CONSTRUCTION PROJECT HIGHLIGHTS
- 2799 feet of new 115# rail on 12 inches of sub-ballast on top of a geogrid system
- 8 new turnouts and 1 turnout relocation
- 5 new Western cullen Hayes switch machines
- 8 new train detection loops to prohibit switching onto a given track if a car or locomotive is present
- 8 new radio-controlled switching machines which aslso remotely control the locomotive
- Removal and replacement of all yard lights, electrical systems and switch machines.
- Removal of 380 feet of concrete embedded track
- Installation of 350 track feed of new concrete embedded track
- A significant amount of track additional maintenance
According to Adam, “In October of 2015, I was in Lawrence talking to their plant personnel about some railroad maintenance needs when we got to talking about future rail expansion for more flexible plant operations. Westar wanted to be able to take an entire unit coal train at the Lawrence plant. At the time, they did not have enough trackage to handle a complete unit train so they had to send some of the cards to their Tecumseh plant and drop the remainder in Lawrence. At Lawrence there is so little track that they can unload only five cars at a time. As each set of five cars was unloaded, they had to be moved to a storage track before the next set of loaded cards could be moved in.”
Adam agreed to help solve the problem. After getting Westar’s approval he hired Renaissance Infrastructure Consulting (RIC) Co. to do a site evaluation and survey to see if there was an economical solution. Using the result of the survey, M&H and RIC were able to design a track layout that would meet the requirements of the project.
The plan called for the decommissioning and filling in an old pond to create new dry land for construction of additional trackage. This work was performed by Westar and their contracto. Adam and RIC project leader bill Yord met with Westar to go over the plan. Westar liked the plan, so they agreed to issue a design build contract to M&H to get the work done. By this time, scheduling became tight as the work needed to be completed by the end of 2016 in order to secure funding and avoid winter weather. The beauty of the design build process is that there are only two parties involved in the project, the owner and the contractor.
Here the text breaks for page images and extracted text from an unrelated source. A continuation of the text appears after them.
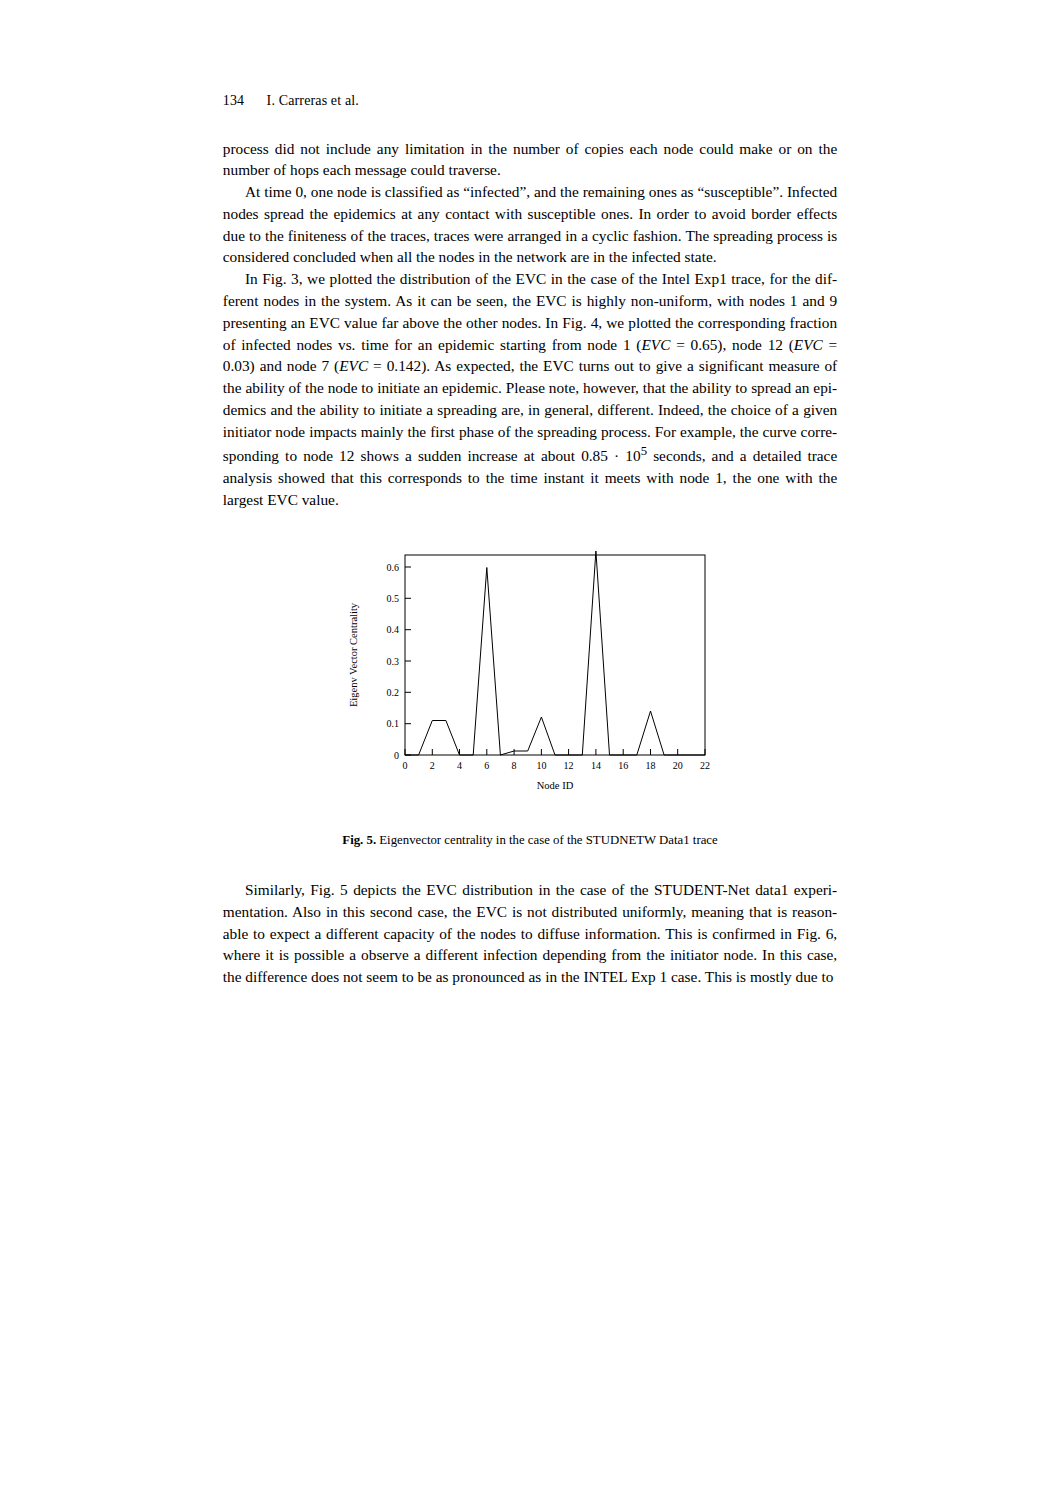134 I. Carreras et al.
process did not include any limitation in the number of copies each node could make or on the number of hops each message could traverse.
At time 0, one node is classified as “infected”, and the remaining ones as “susceptible”. Infected nodes spread the epidemics at any contact with susceptible ones. In order to avoid border effects due to the finiteness of the traces, traces were arranged in a cyclic fashion. The spreading process is considered concluded when all the nodes in the network are in the infected state.
In Fig. 3, we plotted the distribution of the EVC in the case of the Intel Exp1 trace, for the different nodes in the system. As it can be seen, the EVC is highly non-uniform, with nodes 1 and 9 presenting an EVC value far above the other nodes. In Fig. 4, we plotted the corresponding fraction of infected nodes vs. time for an epidemic starting from node 1 (EVC = 0.65), node 12 (EVC = 0.03) and node 7 (EVC = 0.142). As expected, the EVC turns out to give a significant measure of the ability of the node to initiate an epidemic. Please note, however, that the ability to spread an epidemics and the ability to initiate a spreading are, in general, different. Indeed, the choice of a given initiator node impacts mainly the first phase of the spreading process. For example, the curve corresponding to node 12 shows a sudden increase at about 0.85 · 105 seconds, and a detailed trace analysis showed that this corresponds to the time instant it meets with node 1, the one with the largest EVC value.
0 0.1 0.2 0.3 0.4 0.5 0.6 0 2 4 6 8 10 12 14 16 18 20 22 Node ID Eigenv Vector Centrality
Fig. 5. Eigenvector centrality in the case of the STUDNETW Data1 trace
Similarly, Fig. 5 depicts the EVC distribution in the case of the STUDENT-Net data1 experimentation. Also in this second case, the EVC is not distributed uniformly, meaning that is reasonable to expect a different capacity of the nodes to diffuse information. This is confirmed in Fig. 6, where it is possible a observe a different infection depending from the initiator node. In this case, the difference does not seem to be as pronounced as in the INTEL Exp 1 case. This is mostly due to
The owner knows what they want and the contractor must facilitate solutions to problems that come up
Michael (Bubba) Brisbin and his crew were chosen to perform the sub ballast and concrete work while veteran M&H superintendent Dave Bottcher and his crew were picked for the railroad work. Bubba and his crew went to work setting light pole bases and demolishing the two and one half foot thick concrete embedded track. This was a very delicate task as they had to navigate through multiple buried utilities including electrical, chemical and process waters. The concrete crew also graded and installed the sub ballast and all the work for the concrete embedded track.
Meanwhile, Dave and his crew were busy building five complete turnout panels on the side of the right of way. Once the turnouts were ready, the crew moved onto the track during a five day scheduled shutdown period. During that period, all five turnouts were installed, one existing turnout was relocated and five hundred feet of track was repositioned. With Winter weather moving in, all the crews worked several six day-a-week twelve hour shifts to meet the tight schedule. Once the track work was complete, M&H operator Martin Salas moved in to surface and tamp the track. Finally inspectors from BNSF walked and inspected the track and did not find a single item for the punch list.
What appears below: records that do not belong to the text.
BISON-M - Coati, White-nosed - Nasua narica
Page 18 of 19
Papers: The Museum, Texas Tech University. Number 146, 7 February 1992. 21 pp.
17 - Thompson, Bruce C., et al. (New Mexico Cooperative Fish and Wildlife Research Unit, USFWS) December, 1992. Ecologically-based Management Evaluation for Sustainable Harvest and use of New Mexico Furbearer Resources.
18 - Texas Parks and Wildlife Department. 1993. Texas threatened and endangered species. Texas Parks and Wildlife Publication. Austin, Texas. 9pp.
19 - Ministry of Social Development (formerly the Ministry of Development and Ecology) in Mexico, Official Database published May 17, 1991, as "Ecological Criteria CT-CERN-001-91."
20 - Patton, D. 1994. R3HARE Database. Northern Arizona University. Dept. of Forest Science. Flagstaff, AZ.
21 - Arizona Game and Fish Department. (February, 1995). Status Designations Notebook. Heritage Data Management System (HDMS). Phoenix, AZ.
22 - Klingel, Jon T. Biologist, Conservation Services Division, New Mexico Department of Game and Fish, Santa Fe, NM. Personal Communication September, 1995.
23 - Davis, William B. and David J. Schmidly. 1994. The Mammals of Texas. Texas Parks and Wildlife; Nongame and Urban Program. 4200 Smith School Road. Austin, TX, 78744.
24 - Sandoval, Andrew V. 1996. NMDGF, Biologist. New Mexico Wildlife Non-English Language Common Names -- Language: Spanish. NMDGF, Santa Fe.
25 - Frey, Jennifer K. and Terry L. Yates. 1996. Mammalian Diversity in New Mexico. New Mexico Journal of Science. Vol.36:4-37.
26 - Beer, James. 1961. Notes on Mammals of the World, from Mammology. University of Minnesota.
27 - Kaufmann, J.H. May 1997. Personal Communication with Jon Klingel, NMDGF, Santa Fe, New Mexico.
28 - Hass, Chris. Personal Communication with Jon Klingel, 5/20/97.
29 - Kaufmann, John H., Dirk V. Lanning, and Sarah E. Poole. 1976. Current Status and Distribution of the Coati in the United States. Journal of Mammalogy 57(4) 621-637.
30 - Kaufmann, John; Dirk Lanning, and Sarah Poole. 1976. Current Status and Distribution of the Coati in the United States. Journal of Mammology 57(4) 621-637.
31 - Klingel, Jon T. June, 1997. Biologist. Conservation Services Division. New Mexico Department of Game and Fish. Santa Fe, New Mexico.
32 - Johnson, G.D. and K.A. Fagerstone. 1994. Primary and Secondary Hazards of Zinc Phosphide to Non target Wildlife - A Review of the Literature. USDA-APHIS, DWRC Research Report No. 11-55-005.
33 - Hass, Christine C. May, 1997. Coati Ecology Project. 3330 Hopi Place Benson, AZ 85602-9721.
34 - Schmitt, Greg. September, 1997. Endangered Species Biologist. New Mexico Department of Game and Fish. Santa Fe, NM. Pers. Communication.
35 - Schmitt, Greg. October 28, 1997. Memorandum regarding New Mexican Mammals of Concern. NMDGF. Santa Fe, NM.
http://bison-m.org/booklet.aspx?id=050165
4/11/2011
The entire job was finished and turned over to WEstar on December 9, just seventy-eight calendar days after it began. Looking back on the project Adam Turley mused, “This project was high stress in every way. We were working on a tight budget and a tight schedule. Once work began, we had to fight not only the calendar but the we Autumn weather. We encountered several unexpected conditions such as utility conflicts, and unexpected changes to grade to accommodate field conditions but we quickly dealt with these situations and moved on so we remained on schedule all the way.”